JR Valrey: People, from all walks of life have been amazingly receptive. My first book reading in Oakland was filled to capacity. I've went on to do book readings in Houston, Dallas, Portland, Seattle, Memphis, San Diego, LA, NYC, D.C., Philly, and other places. I'm getting ready to go to Georgia and Florida with my comrade who I've been touring with, Hajj Malcolm Shabazz, the grandson of Malcolm X.

Amoeblog:  What is the next book you are about to publish and what can people expect from it.

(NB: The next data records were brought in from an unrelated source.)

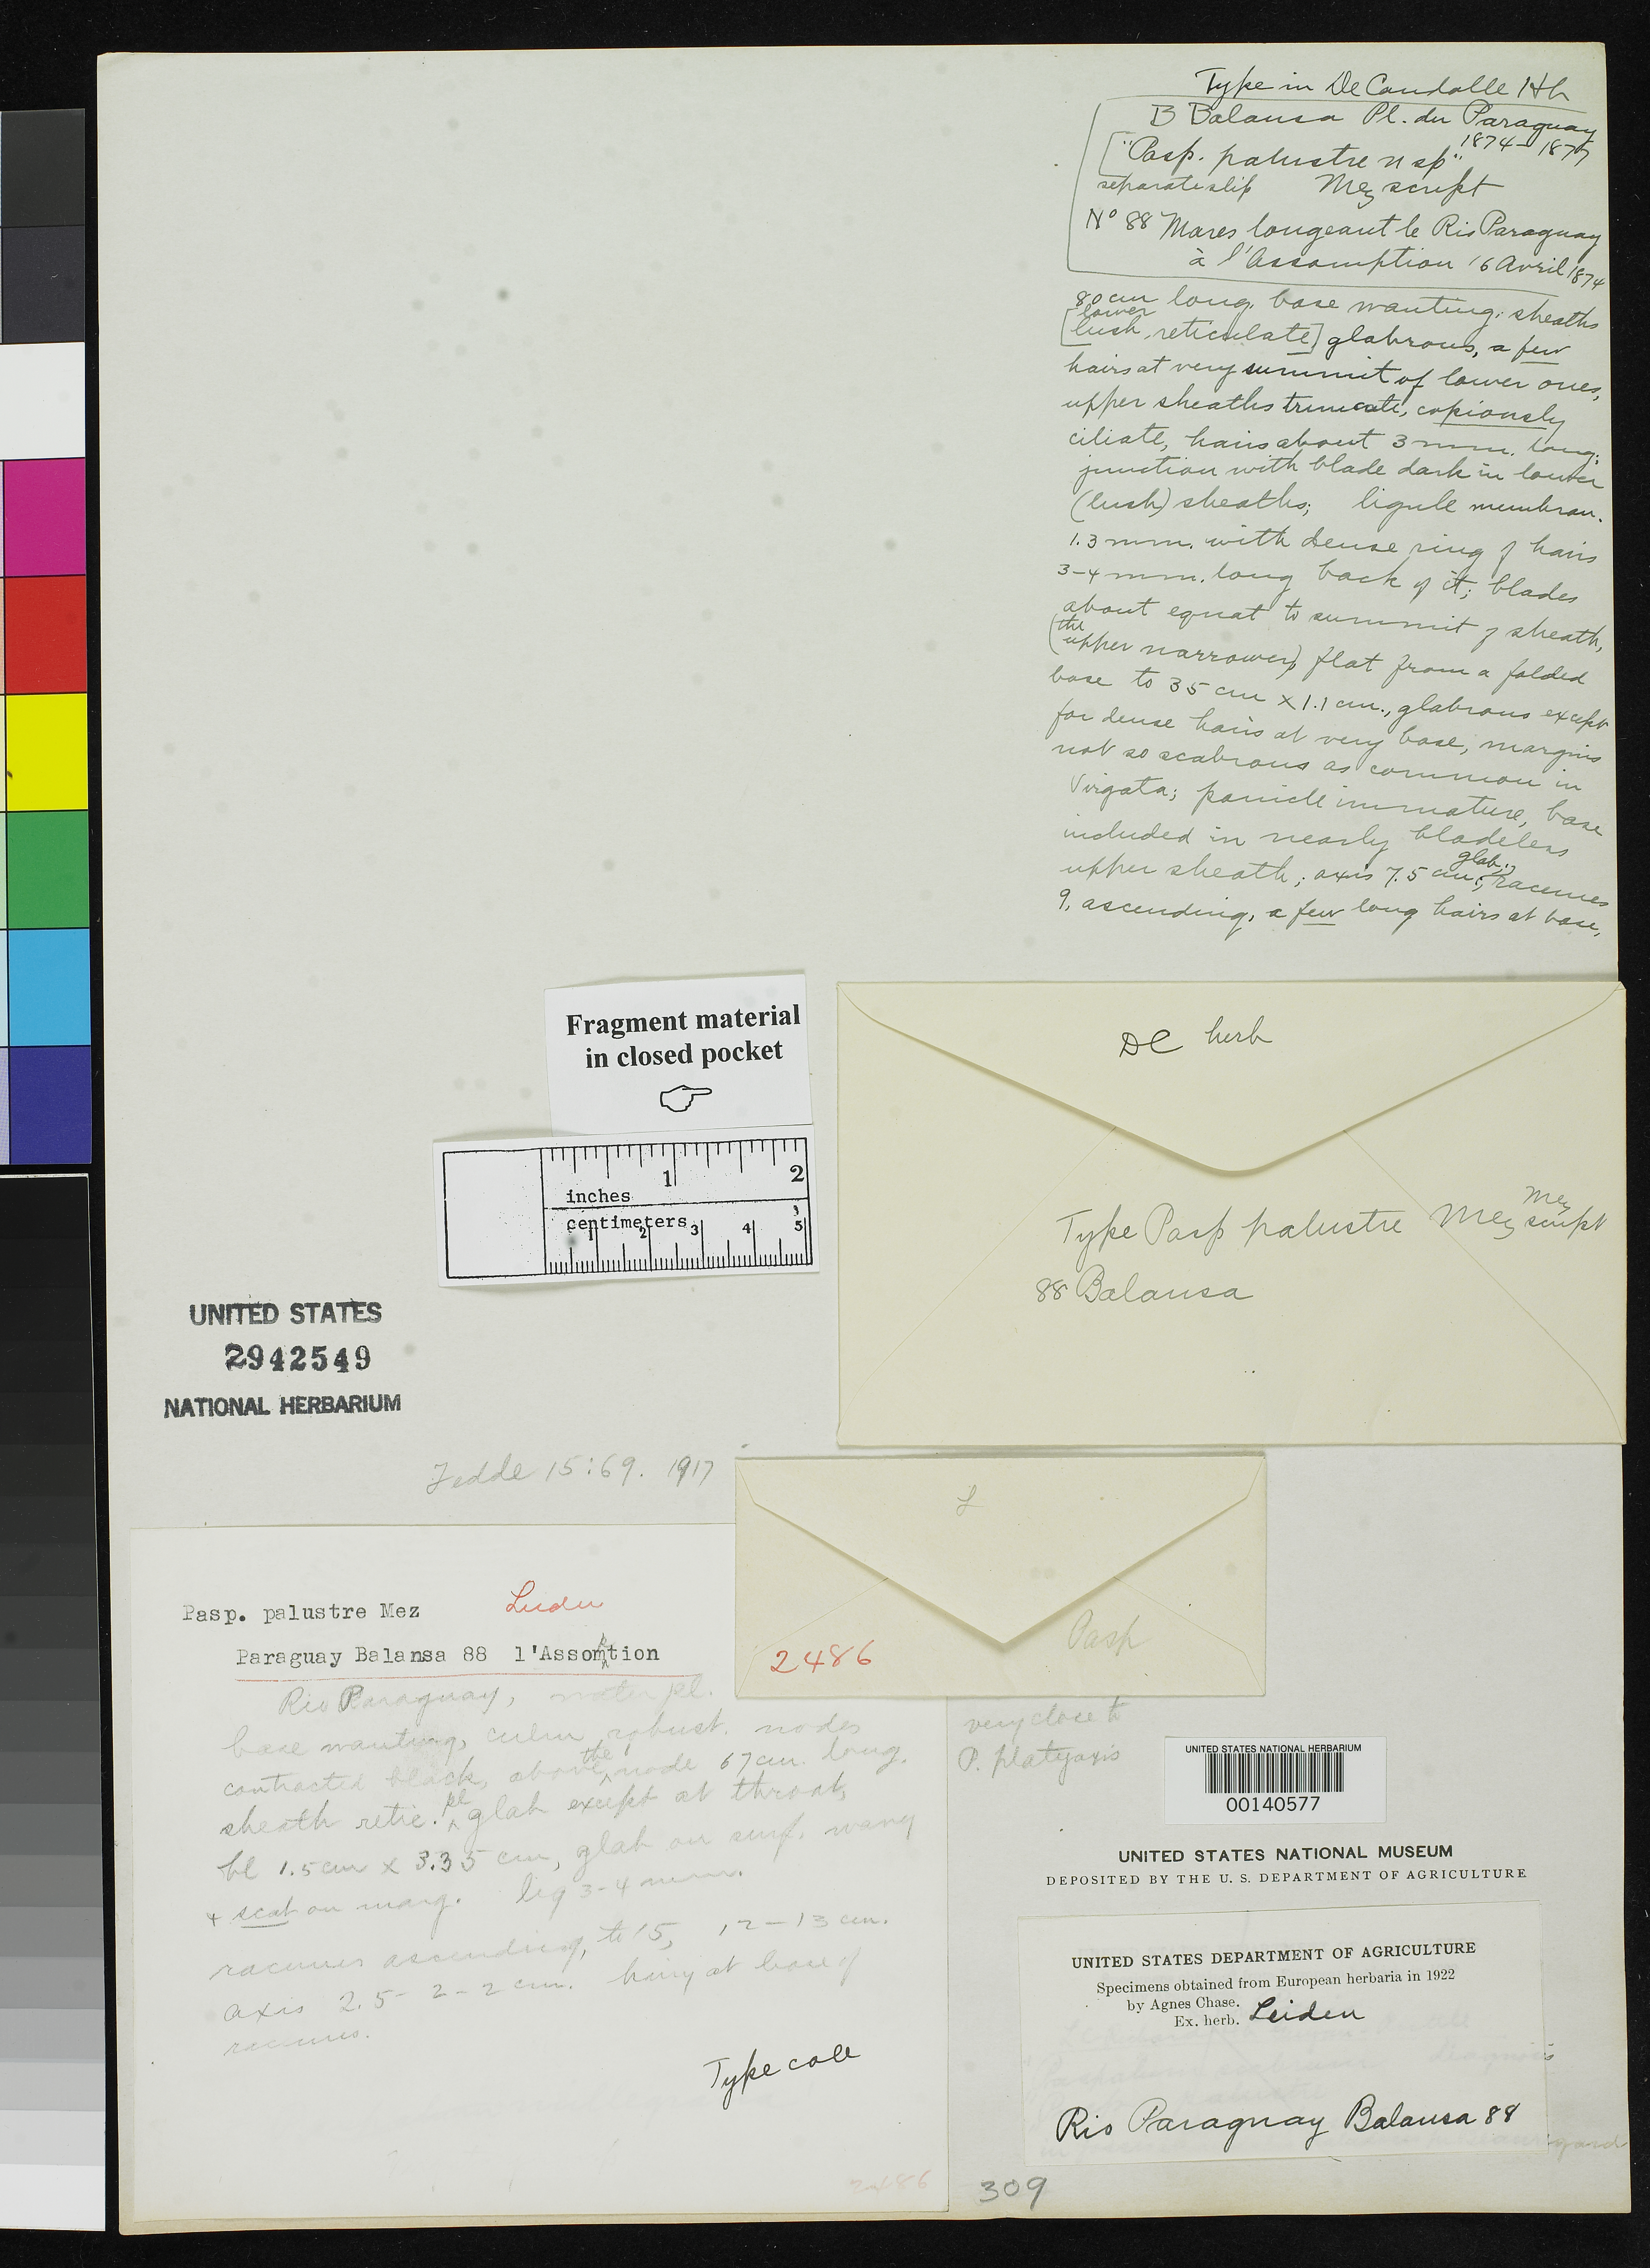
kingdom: Plantae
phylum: Tracheophyta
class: Liliopsida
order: Poales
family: Poaceae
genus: Paspalum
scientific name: Paspalum palustre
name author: Mez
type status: Type Fragment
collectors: B. Balansa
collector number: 88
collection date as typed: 16 Apr 1874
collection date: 1874-04-16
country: Paraguay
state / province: Asunción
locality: Rio Paraguay near Asuncion.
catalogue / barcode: US 2942549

JR Valrey:  I'm currently putting the finishing touches on my next book called Unfinished Business, which is like a part 2 to Block Reportin'. It consists of interviews with people like Bobby Seale, the co-founder of the Black Panther Party, internationally renowned writer Sanyika Shakur, and political prisoner and author Eddie Conway. It will also feature editorials that I wrote on topics like being in Libya three weeks before the Nato bombing, my thoughts on the Oscar Grant and Occupy Movements, and more. It will also feature a few reviews of books and documentaries that I thought were interesting.

Amoeblog:  Anything to add?

JR Valrey:  You can catch me on the web at Block Report, and you can catch me on the radio in Northern Cali every Wednesday from 8-9am on 94.1FM KPFA, or in Central Cali 88.1fm KFCF, or on Fridays from 12-2am. Thank you for the interview.